### TASK STATEMENT
Reproduce, without alteration, every line of the data; exclude the images.

### SOURCE MATERIAL
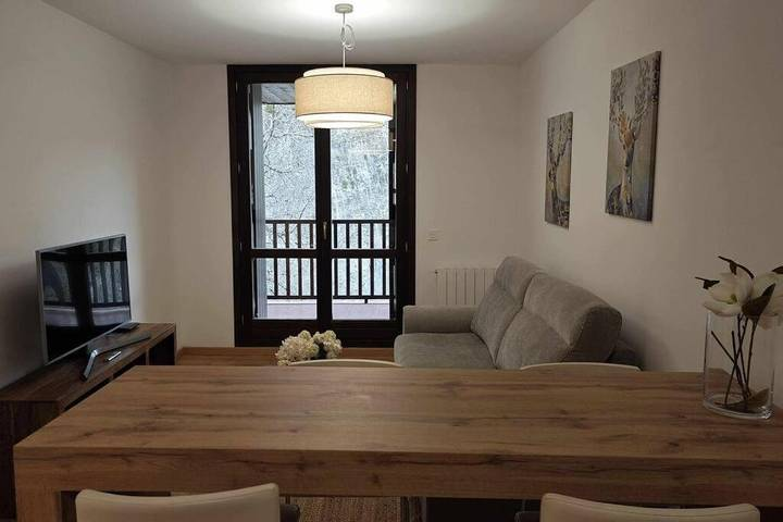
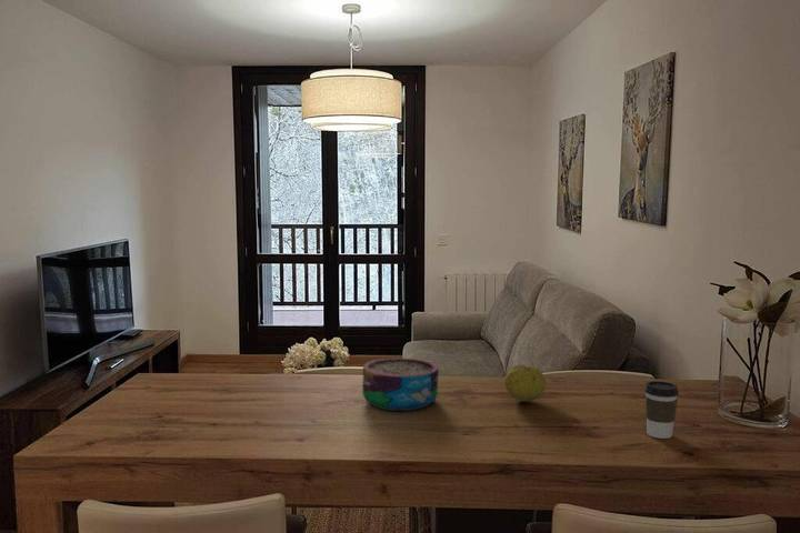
+ coffee cup [643,380,680,440]
+ fruit [503,363,547,403]
+ bowl [361,356,440,412]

### EXERCISE ANSWER
+ coffee cup [643,380,680,440]
+ fruit [503,363,547,403]
+ bowl [361,356,440,412]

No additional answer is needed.